My father has always been my hero.  His extreme extroversion could drive me nuts at times (I am wired more like my mom) but he was always the one I could go to when something was perplexing me at the church.  He was always there.  Every church that I have served, but one, has had the opportunity to hear my dad preach.  It was always a little disconcerting when people would ask me when my dad would be back 😉.  He was the best preacher I ever heard, and those congregations as well.  By the time I moved to Meridian Street in 2016, he really could not preach any longer.  I am sad that the people here never got to hear him, but I am thankful that I had the best teacher, mentor, and friend that could be found.


Please keep my mom in your prayers.  She is doing great but has her moments.  She will continue to reside at the Holmstad in her apartment.  I hope that dad can find peace.  He would always say: “I am not afraid of death, I am afraid of the process.”  I pray every night that Stewart will come and bring him home.


4 comments:

Unknown said...

Dear Steve,
Your blog has brought back so many memories of my father; it is heartbreaking.
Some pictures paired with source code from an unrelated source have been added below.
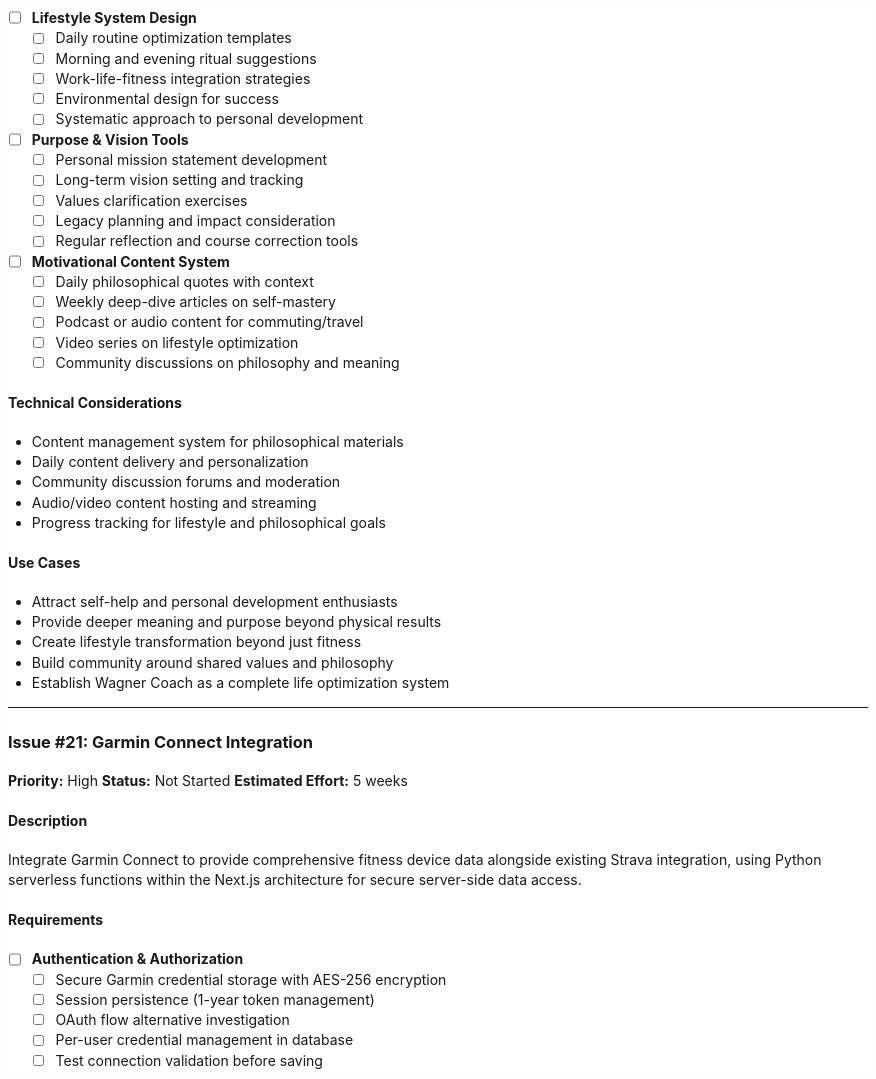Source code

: - [ ] **Lifestyle System Design**
  - [ ] Daily routine optimization templates
  - [ ] Morning and evening ritual suggestions
  - [ ] Work-life-fitness integration strategies
  - [ ] Environmental design for success
  - [ ] Systematic approach to personal development

- [ ] **Purpose & Vision Tools**
  - [ ] Personal mission statement development
  - [ ] Long-term vision setting and tracking
  - [ ] Values clarification exercises
  - [ ] Legacy planning and impact consideration
  - [ ] Regular reflection and course correction tools

- [ ] **Motivational Content System**
  - [ ] Daily philosophical quotes with context
  - [ ] Weekly deep-dive articles on self-mastery
  - [ ] Podcast or audio content for commuting/travel
  - [ ] Video series on lifestyle optimization
  - [ ] Community discussions on philosophy and meaning

#### Technical Considerations
- Content management system for philosophical materials
- Daily content delivery and personalization
- Community discussion forums and moderation
- Audio/video content hosting and streaming
- Progress tracking for lifestyle and philosophical goals

#### Use Cases
- Attract self-help and personal development enthusiasts
- Provide deeper meaning and purpose beyond physical results
- Create lifestyle transformation beyond just fitness
- Build community around shared values and philosophy
- Establish Wagner Coach as a complete life optimization system

---

### Issue #21: Garmin Connect Integration
**Priority:** High
**Status:** Not Started
**Estimated Effort:** 5 weeks

#### Description
Integrate Garmin Connect to provide comprehensive fitness device data alongside existing Strava integration, using Python serverless functions within the Next.js architecture for secure server-side data access.

#### Requirements
- [ ] **Authentication & Authorization**
  - [ ] Secure Garmin credential storage with AES-256 encryption
  - [ ] Session persistence (1-year token management)
  - [ ] OAuth flow alternative investigation
  - [ ] Per-user credential management in database
  - [ ] Test connection validation before saving
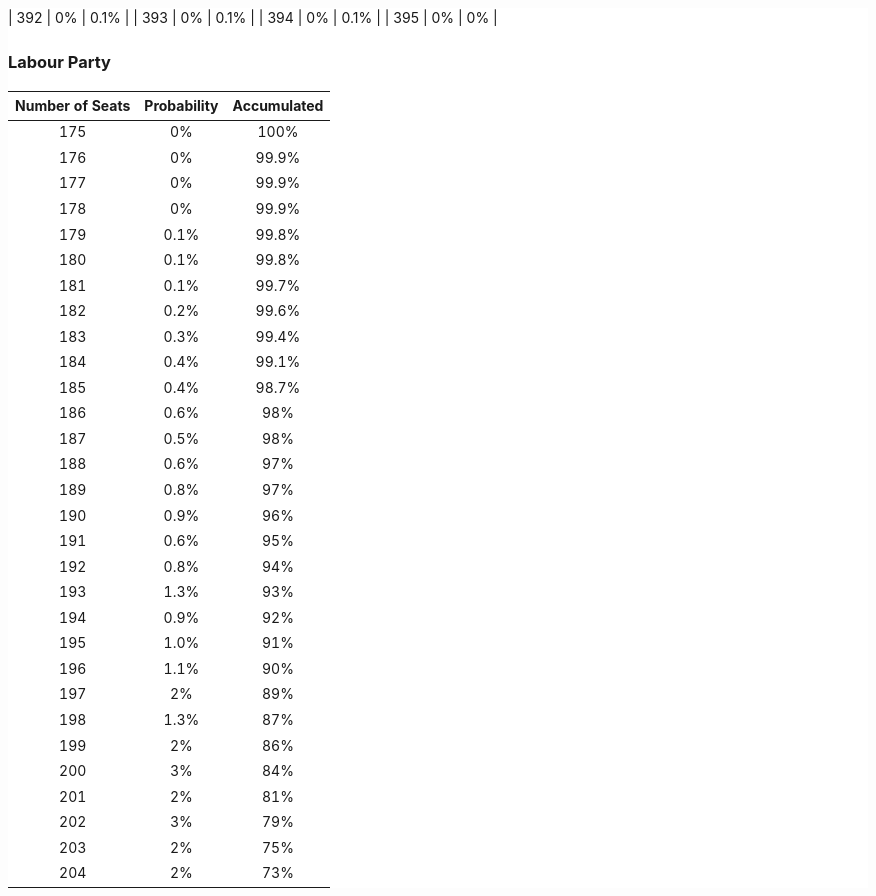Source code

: | 392 | 0% | 0.1% |
| 393 | 0% | 0.1% |
| 394 | 0% | 0.1% |
| 395 | 0% | 0% |

### Labour Party

| Number of Seats | Probability | Accumulated |
|:---------------:|:-----------:|:-----------:|
| 175 | 0% | 100% |
| 176 | 0% | 99.9% |
| 177 | 0% | 99.9% |
| 178 | 0% | 99.9% |
| 179 | 0.1% | 99.8% |
| 180 | 0.1% | 99.8% |
| 181 | 0.1% | 99.7% |
| 182 | 0.2% | 99.6% |
| 183 | 0.3% | 99.4% |
| 184 | 0.4% | 99.1% |
| 185 | 0.4% | 98.7% |
| 186 | 0.6% | 98% |
| 187 | 0.5% | 98% |
| 188 | 0.6% | 97% |
| 189 | 0.8% | 97% |
| 190 | 0.9% | 96% |
| 191 | 0.6% | 95% |
| 192 | 0.8% | 94% |
| 193 | 1.3% | 93% |
| 194 | 0.9% | 92% |
| 195 | 1.0% | 91% |
| 196 | 1.1% | 90% |
| 197 | 2% | 89% |
| 198 | 1.3% | 87% |
| 199 | 2% | 86% |
| 200 | 3% | 84% |
| 201 | 2% | 81% |
| 202 | 3% | 79% |
| 203 | 2% | 75% |
| 204 | 2% | 73% |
With Dad it did not last too long - just shy of a year that he was in memory care. Many of his days were spent back in fun times for him, and even though he did not know our names, he called us "friendlies." When the frustration for him and the so uncharacteristic combativeness started, he was more heavily medicated. He was so ready to "go" and we were blessed that Dad passed away on Christmas Eve Day - his Christmas gift. He will also be ready to greet your Father when Heaven awaits.
Many blessings,
Marilyn Templeton

Unknown said...

Steve, I can't even imagine. Your parents are amazing and loved by so many. They and all of you are in my heart, thoughts and prayers. Love to all of you! Kris Phillips

Anonymous said...

Steve,,
Going through similar with my mom...I know what you and your family are feeling, certainly not anything you can be prepared for...the ups and downs are incredible and you are left feeling a bit helpless in helping. Hang in there and may God’s Grace be with your family.
Frank Sclavenitis

Anonymous said...

Your father was a truly gifted and insightful speaker. Every Sunday we left with an inspirational message and maybe a side ache from laughing so hard. I’ll never forget the Sunday we applauded him at the end of his sermon.